In the last month, the Northern Irish Assembly has reconvened and the Northern Irish executive has relaunched itself. The ceremonial stage of Brexit is done. And there is every chance that reporters across Great Britain will go back to ignoring Northern Ireland.

We can’t let that happen.

Stormont was reconvened on the basis of a £2 billion carrot on which Boris Johnson was already dodging questions just two days later. People in one of the UK's poorest regions will continue to suffer if this promise is broken – but Johnson has a habit of breaking promises, and may be encouraged to do so in Northern Ireland if no one outside it is paying attention.

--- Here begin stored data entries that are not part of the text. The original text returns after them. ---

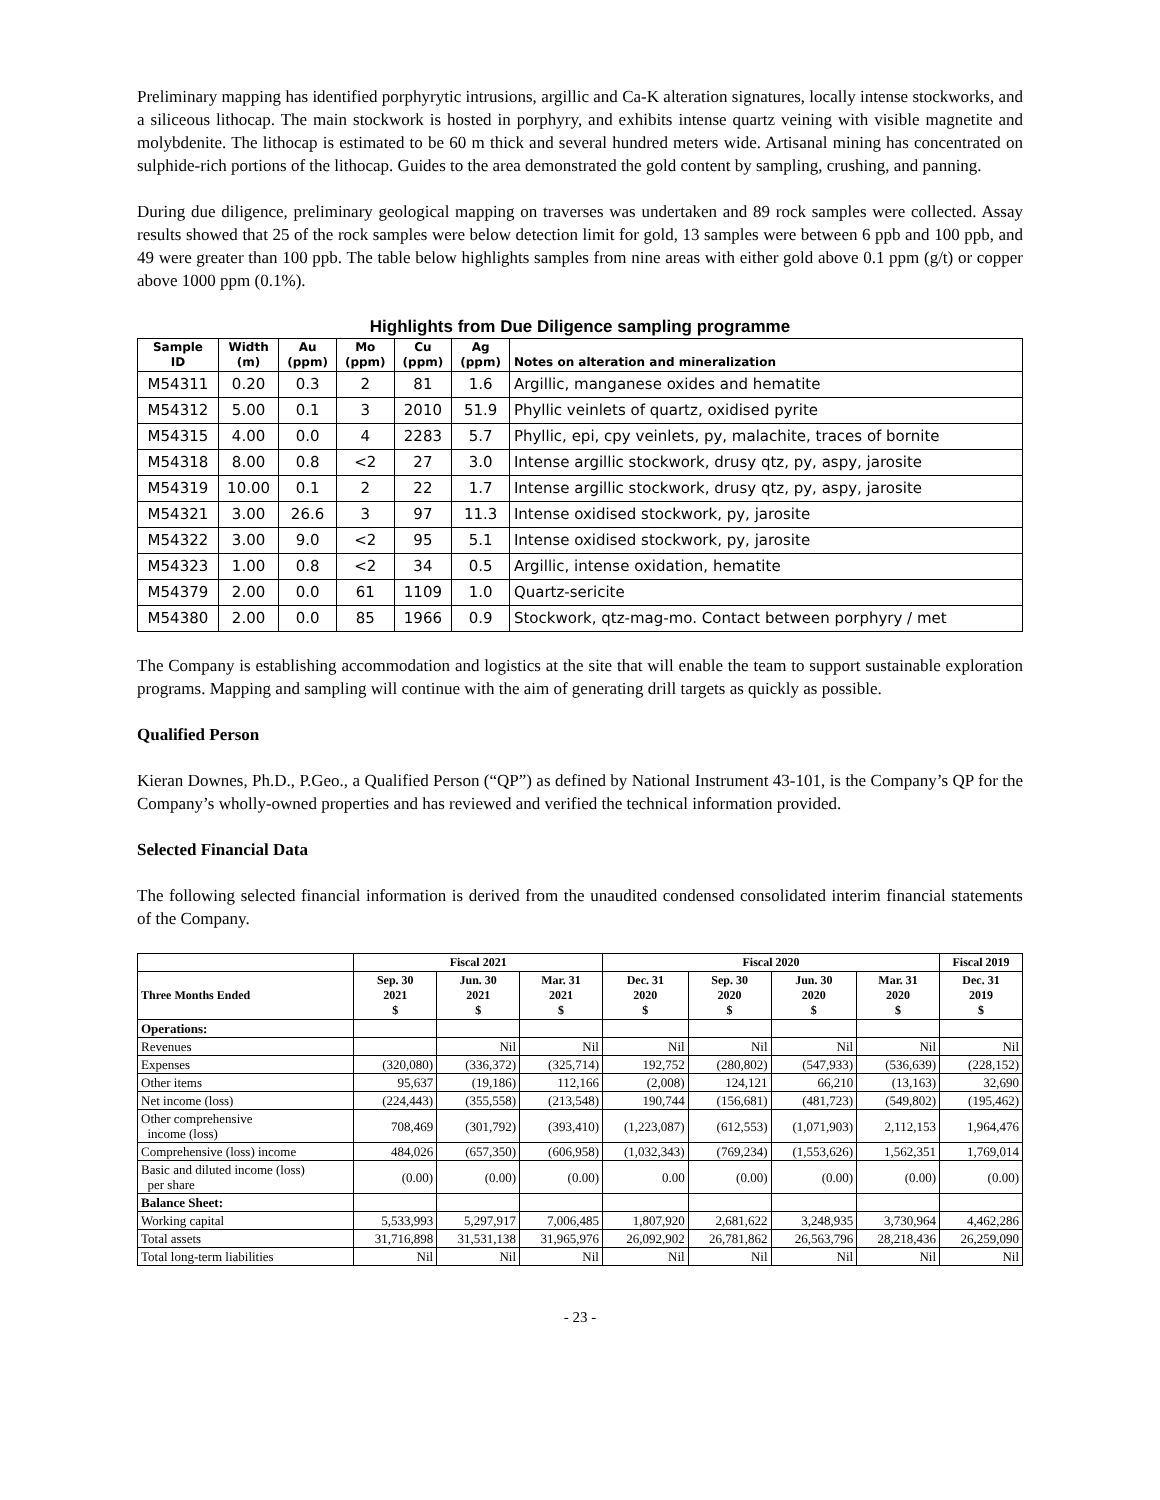Preliminary mapping has identified porphyrytic intrusions, argillic and Ca-K alteration signatures, locally intense stockworks, and a siliceous lithocap. The main stockwork is hosted in porphyry, and exhibits intense quartz veining with visible magnetite and molybdenite. The lithocap is estimated to be 60 m thick and several hundred meters wide. Artisanal mining has concentrated on sulphide-rich portions of the lithocap. Guides to the area demonstrated the gold content by sampling, crushing, and panning.
During due diligence, preliminary geological mapping on traverses was undertaken and 89 rock samples were collected. Assay results showed that 25 of the rock samples were below detection limit for gold, 13 samples were between 6 ppb and 100 ppb, and 49 were greater than 100 ppb. The table below highlights samples from nine areas with either gold above 0.1 ppm (g/t) or copper above 1000 ppm (0.1%).
Highlights from Due Diligence sampling programme
| Sample ID | Width (m) | Au (ppm) | Mo (ppm) | Cu (ppm) | Ag (ppm) | Notes on alteration and mineralization |
| --- | --- | --- | --- | --- | --- | --- |
| M54311 | 0.20 | 0.3 | 2 | 81 | 1.6 | Argillic, manganese oxides and hematite |
| M54312 | 5.00 | 0.1 | 3 | 2010 | 51.9 | Phyllic veinlets of quartz, oxidised pyrite |
| M54315 | 4.00 | 0.0 | 4 | 2283 | 5.7 | Phyllic, epi, cpy veinlets, py, malachite, traces of bornite |
| M54318 | 8.00 | 0.8 | <2 | 27 | 3.0 | Intense argillic stockwork, drusy qtz, py, aspy, jarosite |
| M54319 | 10.00 | 0.1 | 2 | 22 | 1.7 | Intense argillic stockwork, drusy qtz, py, aspy, jarosite |
| M54321 | 3.00 | 26.6 | 3 | 97 | 11.3 | Intense oxidised stockwork, py, jarosite |
| M54322 | 3.00 | 9.0 | <2 | 95 | 5.1 | Intense oxidised stockwork, py, jarosite |
| M54323 | 1.00 | 0.8 | <2 | 34 | 0.5 | Argillic, intense oxidation, hematite |
| M54379 | 2.00 | 0.0 | 61 | 1109 | 1.0 | Quartz-sericite |
| M54380 | 2.00 | 0.0 | 85 | 1966 | 0.9 | Stockwork, qtz-mag-mo. Contact between porphyry / met |
The Company is establishing accommodation and logistics at the site that will enable the team to support sustainable exploration programs. Mapping and sampling will continue with the aim of generating drill targets as quickly as possible.
Qualified Person
Kieran Downes, Ph.D., P.Geo., a Qualified Person (“QP”) as defined by National Instrument 43-101, is the Company’s QP for the Company’s wholly-owned properties and has reviewed and verified the technical information provided.
Selected Financial Data
The following selected financial information is derived from the unaudited condensed consolidated interim financial statements of the Company.
| | Fiscal 2021 | | | Fiscal 2020 | | | | Fiscal 2019 |
| --- | --- | --- | --- | --- | --- | --- | --- | --- |
| Three Months Ended | Sep. 30 2021 $ | Jun. 30 2021 $ | Mar. 31 2021 $ | Dec. 31 2020 $ | Sep. 30 2020 $ | Jun. 30 2020 $ | Mar. 31 2020 $ | Dec. 31 2019 $ |
| Operations: | | | | | | | | |
| Revenues | | Nil | Nil | Nil | Nil | Nil | Nil | Nil |
| Expenses | (320,080) | (336,372) | (325,714) | 192,752 | (280,802) | (547,933) | (536,639) | (228,152) |
| Other items | 95,637 | (19,186) | 112,166 | (2,008) | 124,121 | 66,210 | (13,163) | 32,690 |
| Net income (loss) | (224,443) | (355,558) | (213,548) | 190,744 | (156,681) | (481,723) | (549,802) | (195,462) |
| Other comprehensive income (loss) | 708,469 | (301,792) | (393,410) | (1,223,087) | (612,553) | (1,071,903) | 2,112,153 | 1,964,476 |
| Comprehensive (loss) income | 484,026 | (657,350) | (606,958) | (1,032,343) | (769,234) | (1,553,626) | 1,562,351 | 1,769,014 |
| Basic and diluted income (loss) per share | (0.00) | (0.00) | (0.00) | 0.00 | (0.00) | (0.00) | (0.00) | (0.00) |
| Balance Sheet: | | | | | | | | |
| Working capital | 5,533,993 | 5,297,917 | 7,006,485 | 1,807,920 | 2,681,622 | 3,248,935 | 3,730,964 | 4,462,286 |
| Total assets | 31,716,898 | 31,531,138 | 31,965,976 | 26,092,902 | 26,781,862 | 26,563,796 | 28,218,436 | 26,259,090 |
| Total long-term liabilities | Nil | Nil | Nil | Nil | Nil | Nil | Nil | Nil |
- 23 -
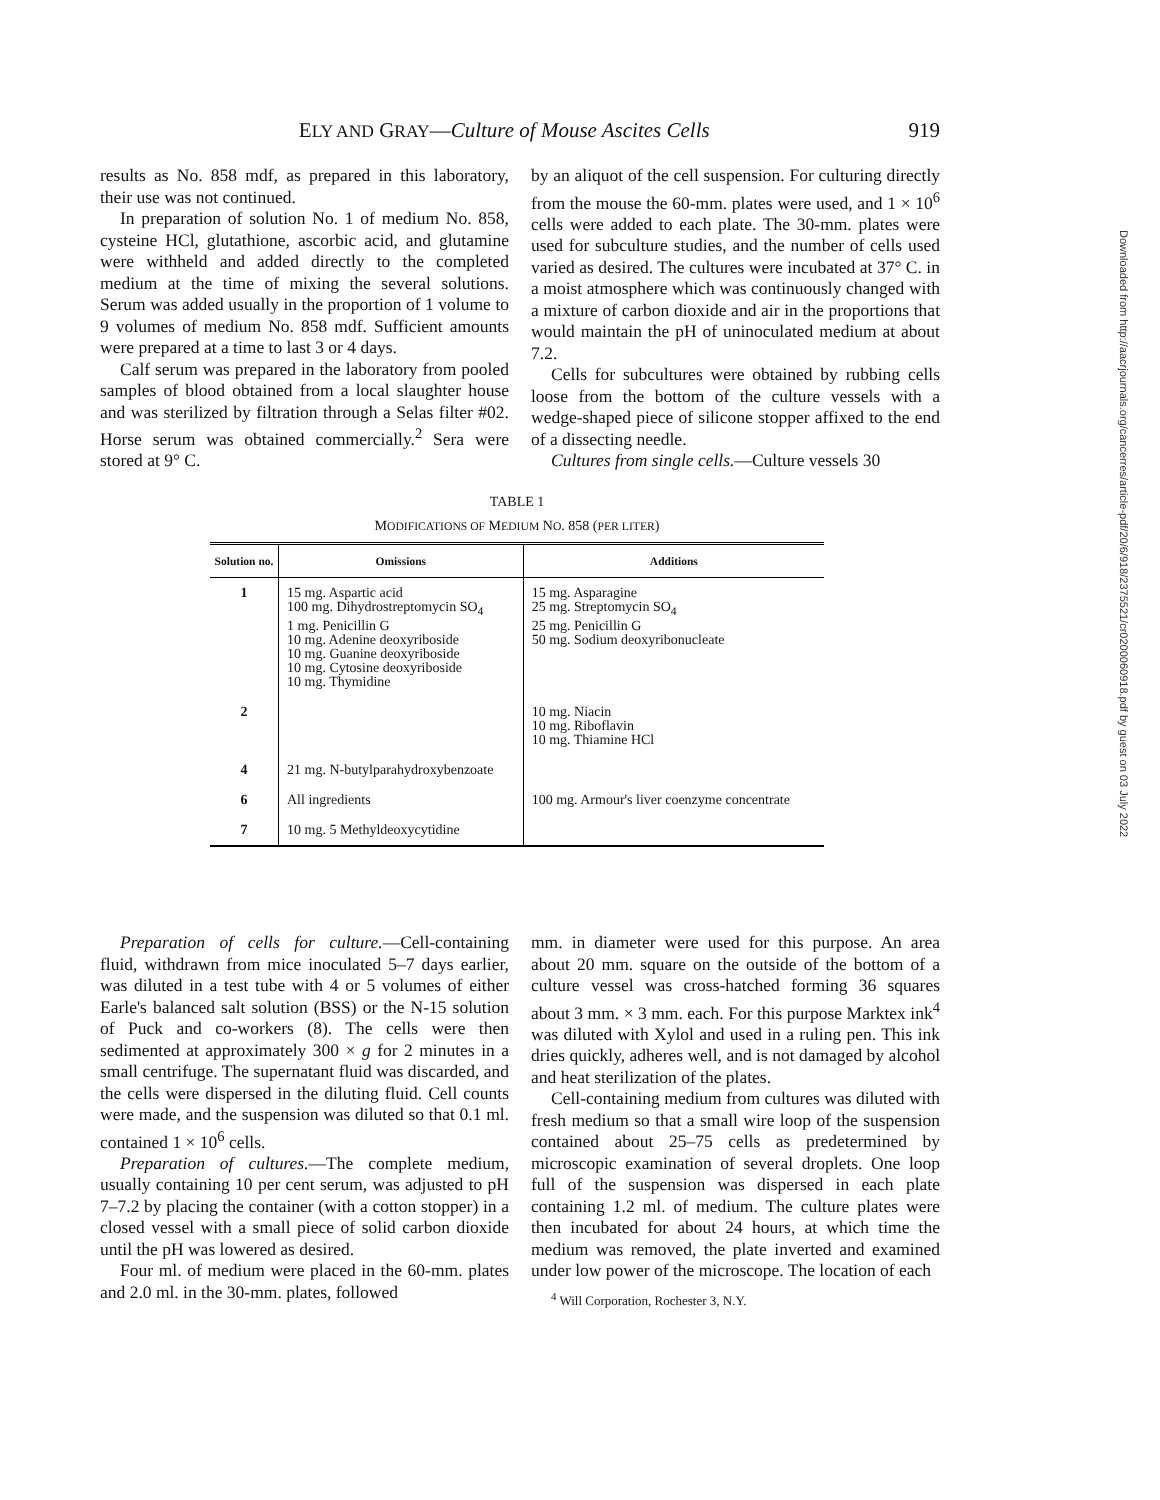ELY AND GRAY—Culture of Mouse Ascites Cells 919
Downloaded from http://aacrjournals.org/cancerres/article-pdf/20/6/918/2375521/cr0200060918.pdf by guest on 03 July 2022
results as No. 858 mdf, as prepared in this laboratory, their use was not continued.
In preparation of solution No. 1 of medium No. 858, cysteine HCl, glutathione, ascorbic acid, and glutamine were withheld and added directly to the completed medium at the time of mixing the several solutions. Serum was added usually in the proportion of 1 volume to 9 volumes of medium No. 858 mdf. Sufficient amounts were prepared at a time to last 3 or 4 days.
Calf serum was prepared in the laboratory from pooled samples of blood obtained from a local slaughter house and was sterilized by filtration through a Selas filter #02. Horse serum was obtained commercially.<sup>2</sup> Sera were stored at 9° C.
by an aliquot of the cell suspension. For culturing directly from the mouse the 60-mm. plates were used, and 1 × 10<sup>6</sup> cells were added to each plate. The 30-mm. plates were used for subculture studies, and the number of cells used varied as desired. The cultures were incubated at 37° C. in a moist atmosphere which was continuously changed with a mixture of carbon dioxide and air in the proportions that would maintain the pH of uninoculated medium at about 7.2.
Cells for subcultures were obtained by rubbing cells loose from the bottom of the culture vessels with a wedge-shaped piece of silicone stopper affixed to the end of a dissecting needle.
Cultures from single cells.—Culture vessels 30
TABLE 1
MODIFICATIONS OF MEDIUM NO. 858 (PER LITER)
| Solution no. | Omissions | Additions |
| --- | --- | --- |
| 1 | 15 mg. Aspartic acid 100 mg. Dihydrostreptomycin SO<sub>4</sub> 1 mg. Penicillin G 10 mg. Adenine deoxyriboside 10 mg. Guanine deoxyriboside 10 mg. Cytosine deoxyriboside 10 mg. Thymidine | 15 mg. Asparagine 25 mg. Streptomycin SO<sub>4</sub> 25 mg. Penicillin G 50 mg. Sodium deoxyribonucleate |
| 2 | | 10 mg. Niacin 10 mg. Riboflavin 10 mg. Thiamine HCl |
| 4 | 21 mg. N-butylparahydroxybenzoate | |
| 6 | All ingredients | 100 mg. Armour's liver coenzyme concentrate |
| 7 | 10 mg. 5 Methyldeoxycytidine | |
Preparation of cells for culture.—Cell-containing fluid, withdrawn from mice inoculated 5–7 days earlier, was diluted in a test tube with 4 or 5 volumes of either Earle's balanced salt solution (BSS) or the N-15 solution of Puck and co-workers (8). The cells were then sedimented at approximately 300 × g for 2 minutes in a small centrifuge. The supernatant fluid was discarded, and the cells were dispersed in the diluting fluid. Cell counts were made, and the suspension was diluted so that 0.1 ml. contained 1 × 10<sup>6</sup> cells.
Preparation of cultures.—The complete medium, usually containing 10 per cent serum, was adjusted to pH 7–7.2 by placing the container (with a cotton stopper) in a closed vessel with a small piece of solid carbon dioxide until the pH was lowered as desired.
Four ml. of medium were placed in the 60-mm. plates and 2.0 ml. in the 30-mm. plates, followed
mm. in diameter were used for this purpose. An area about 20 mm. square on the outside of the bottom of a culture vessel was cross-hatched forming 36 squares about 3 mm. × 3 mm. each. For this purpose Marktex ink<sup>4</sup> was diluted with Xylol and used in a ruling pen. This ink dries quickly, adheres well, and is not damaged by alcohol and heat sterilization of the plates.
Cell-containing medium from cultures was diluted with fresh medium so that a small wire loop of the suspension contained about 25–75 cells as predetermined by microscopic examination of several droplets. One loop full of the suspension was dispersed in each plate containing 1.2 ml. of medium. The culture plates were then incubated for about 24 hours, at which time the medium was removed, the plate inverted and examined under low power of the microscope. The location of each
<sup>4</sup> Will Corporation, Rochester 3, N.Y.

Similarly, Northern Ireland's unique situation will continue to influence Brexit negotiations. It already seems to be generating more hot air from Johnson. The prime minister promised unionists this week that "emphatically" there would be no border checks before crossing the Irish Sea – something which is anathema to them – but the EU’s chief negotiator Michel Barnier indicated clearly this week that there would have to be.

Johnson said in the run-up to the general election that if people exporting between Great Britain and Northern Ireland were asked to complete new paperwork, they could call him up “and I will direct them to throw that form in the bin”. But both the EU and the Institute for Government have both made clear that the UK government's recent statements rejecting close alignment with EU regulations mean that Johnson’s promise isn’t possible. Will the media just turn a blind eye to the continued doubletalk because Britons are supposedly all sick of both Northern Ireland and Brexit? People on both sides of the Irish Sea deserve better.

Whatever its constitutional future, Northern Ireland is currently part of the UK, ultimately ruled from Westminster. Journalists from the rest of the UK can’t continue to turn a blind eye to the way our government has failed Northern Ireland. Here at openDemocracy, we’ve always done our best to follow affairs in all of the UK’s nations. But as Brexit happens, we insist today that we won’t let Northern Ireland slip back into the shadows.